The real outrage came when Heather Hahn, of UMC’s news service, explained the reasoning behind the rejection. “Because intelligent design starts with a belief in a designer, who as Jesus said should not be put to the test, it doesn’t offer testable hypotheses the way evolutionary biology does,” Hahn wrote. Not only was this statement hilariously false, but Hahn included a link to Luke 4, where the devil tempts Jesus. Was she suggesting the Discovery Institute is the devil?

Last year, the Natural History Museum in Stuttgart, Germany — which slowly forced Günter Bechly out, following his public embrace of intelligent design — won the censor award.

Klinghoffer admitted that each of these previous winners would not identify themselves as a censor, but the Wikipedia editors might. “In those cases you don’t have quite the smoking gun, but here you have confirmation,” he said, citing the outrage of ID opponents at the deletion of Bechly’s Wikipedia page.

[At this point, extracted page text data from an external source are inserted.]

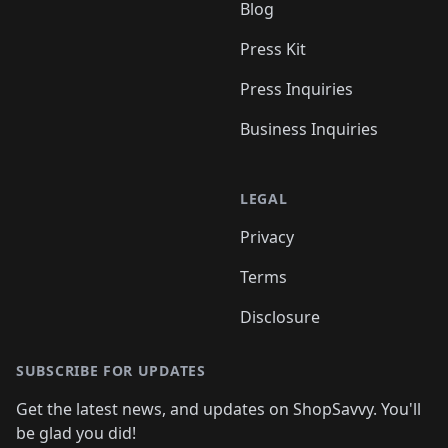
Blog
Press Kit
Press Inquiries
Business Inquiries
LEGAL
Privacy
Terms
Disclosure
SUBSCRIBE FOR UPDATES
Get the latest news, and updates on ShopSavvy. You'll
be glad you did!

This outrage needs to be remembered, and the Discovery Institute’s censorship award should serve as an important reprimand to the Internet encyclopedia.

All the same, Klinghoffer did not say Wikipedia was worthless. “You can rely on Wikipedia for things that nobody cares about. If you want to know the population of Peoria, you can absolutely trust Wikipedia, but for anything that people are invested in and care about, you can’t trust it,” he said.

Whenever you look up a controversial issue on Wikipedia, take the results with a grain of salt.